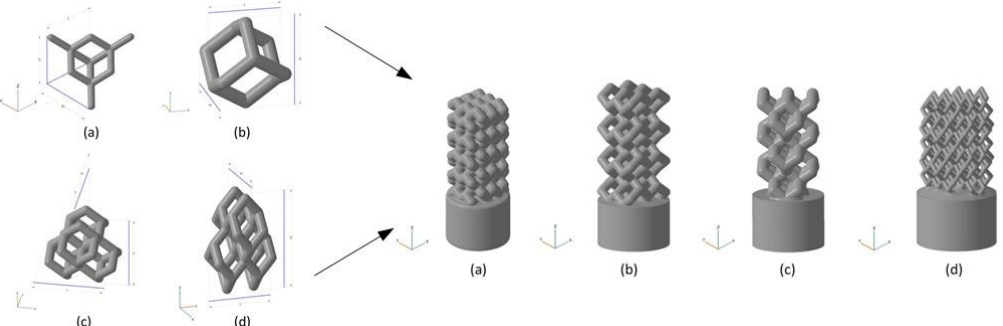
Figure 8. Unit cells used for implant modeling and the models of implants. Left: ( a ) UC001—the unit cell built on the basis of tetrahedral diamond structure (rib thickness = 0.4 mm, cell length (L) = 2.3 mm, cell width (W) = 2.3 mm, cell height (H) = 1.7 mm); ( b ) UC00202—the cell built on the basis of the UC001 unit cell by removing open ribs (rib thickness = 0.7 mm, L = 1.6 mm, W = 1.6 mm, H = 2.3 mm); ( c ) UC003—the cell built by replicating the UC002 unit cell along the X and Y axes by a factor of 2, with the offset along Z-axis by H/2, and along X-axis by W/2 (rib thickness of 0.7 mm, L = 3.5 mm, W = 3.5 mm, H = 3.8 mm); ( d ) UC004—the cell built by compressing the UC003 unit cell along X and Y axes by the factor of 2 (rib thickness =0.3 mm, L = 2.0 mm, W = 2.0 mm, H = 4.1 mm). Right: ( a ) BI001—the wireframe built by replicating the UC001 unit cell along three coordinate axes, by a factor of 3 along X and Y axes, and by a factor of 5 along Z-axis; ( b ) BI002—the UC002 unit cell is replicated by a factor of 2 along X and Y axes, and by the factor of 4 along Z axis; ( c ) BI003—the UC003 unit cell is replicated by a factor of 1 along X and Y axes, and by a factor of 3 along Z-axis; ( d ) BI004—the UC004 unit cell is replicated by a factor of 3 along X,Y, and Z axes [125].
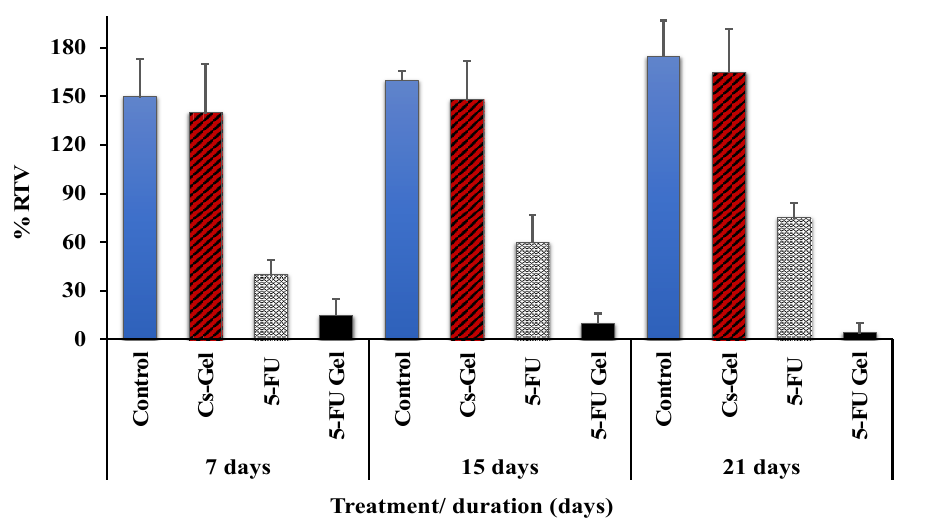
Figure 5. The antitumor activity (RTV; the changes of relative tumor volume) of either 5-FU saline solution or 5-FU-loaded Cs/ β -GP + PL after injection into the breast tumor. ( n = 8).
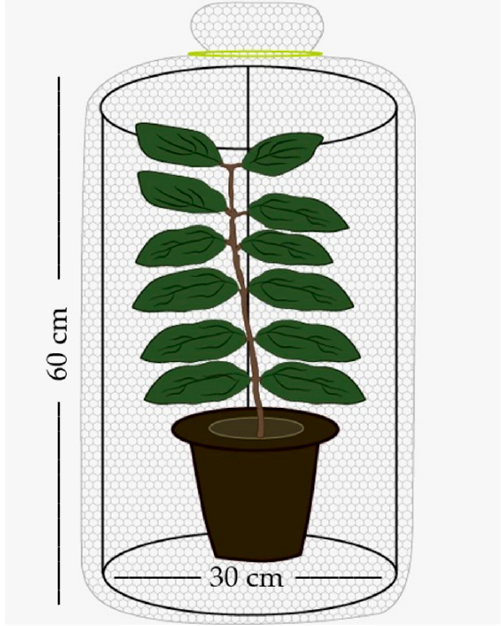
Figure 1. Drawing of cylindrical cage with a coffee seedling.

- **WHAT THE TASK REQUIRES**
Your answer must be the full listing, copied exactly, with no pictures in it.

- **RESULT**
Figure 8. Unit cells used for implant modeling and the models of implants. Left: ( a ) UC001—the unit cell built on the basis of tetrahedral diamond structure (rib thickness = 0.4 mm, cell length (L) = 2.3 mm, cell width (W) = 2.3 mm, cell height (H) = 1.7 mm); ( b ) UC00202—the cell built on the basis of the UC001 unit cell by removing open ribs (rib thickness = 0.7 mm, L = 1.6 mm, W = 1.6 mm, H = 2.3 mm); ( c ) UC003—the cell built by replicating the UC002 unit cell along the X and Y axes by a factor of 2, with the offset along Z-axis by H/2, and along X-axis by W/2 (rib thickness of 0.7 mm, L = 3.5 mm, W = 3.5 mm, H = 3.8 mm); ( d ) UC004—the cell built by compressing the UC003 unit cell along X and Y axes by the factor of 2 (rib thickness =0.3 mm, L = 2.0 mm, W = 2.0 mm, H = 4.1 mm). Right: ( a ) BI001—the wireframe built by replicating the UC001 unit cell along three coordinate axes, by a factor of 3 along X and Y axes, and by a factor of 5 along Z-axis; ( b ) BI002—the UC002 unit cell is replicated by a factor of 2 along X and Y axes, and by the factor of 4 along Z axis; ( c ) BI003—the UC003 unit cell is replicated by a factor of 1 along X and Y axes, and by a factor of 3 along Z-axis; ( d ) BI004—the UC004 unit cell is replicated by a factor of 3 along X,Y, and Z axes [125].
Figure 5. The antitumor activity (RTV; the changes of relative tumor volume) of either 5-FU saline solution or 5-FU-loaded Cs/ β -GP + PL after injection into the breast tumor. ( n = 8).
Figure 1. Drawing of cylindrical cage with a coffee seedling.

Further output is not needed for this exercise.